[Opening Material for this exercise section]

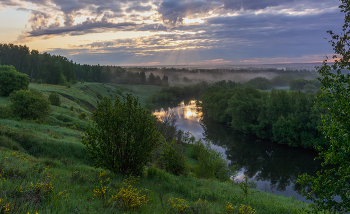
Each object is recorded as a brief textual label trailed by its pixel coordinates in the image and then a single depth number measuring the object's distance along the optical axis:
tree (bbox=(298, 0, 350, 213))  7.26
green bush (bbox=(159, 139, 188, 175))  16.58
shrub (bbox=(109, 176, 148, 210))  6.88
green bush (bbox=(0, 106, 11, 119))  24.08
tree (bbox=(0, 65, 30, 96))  37.42
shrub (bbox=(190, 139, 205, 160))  39.50
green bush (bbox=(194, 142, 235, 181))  24.13
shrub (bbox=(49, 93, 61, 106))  39.08
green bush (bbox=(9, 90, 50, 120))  24.83
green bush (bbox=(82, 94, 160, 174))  11.43
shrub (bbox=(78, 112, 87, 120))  35.29
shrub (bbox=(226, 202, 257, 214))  8.15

[Closing Material for this exercise section]

• Description of the task
Without including any picture, retype the entries exactly.

• Your solution
Each object is recorded as a brief textual label trailed by its pixel coordinates in the image and then a single depth number measuring the object's distance along the optical axis:
tree (bbox=(298, 0, 350, 213))  7.26
green bush (bbox=(159, 139, 188, 175))  16.58
shrub (bbox=(109, 176, 148, 210))  6.88
green bush (bbox=(0, 106, 11, 119))  24.08
tree (bbox=(0, 65, 30, 96))  37.42
shrub (bbox=(190, 139, 205, 160))  39.50
green bush (bbox=(194, 142, 235, 181))  24.13
shrub (bbox=(49, 93, 61, 106))  39.08
green bush (bbox=(9, 90, 50, 120))  24.83
green bush (bbox=(82, 94, 160, 174))  11.43
shrub (bbox=(78, 112, 87, 120))  35.29
shrub (bbox=(226, 202, 257, 214))  8.15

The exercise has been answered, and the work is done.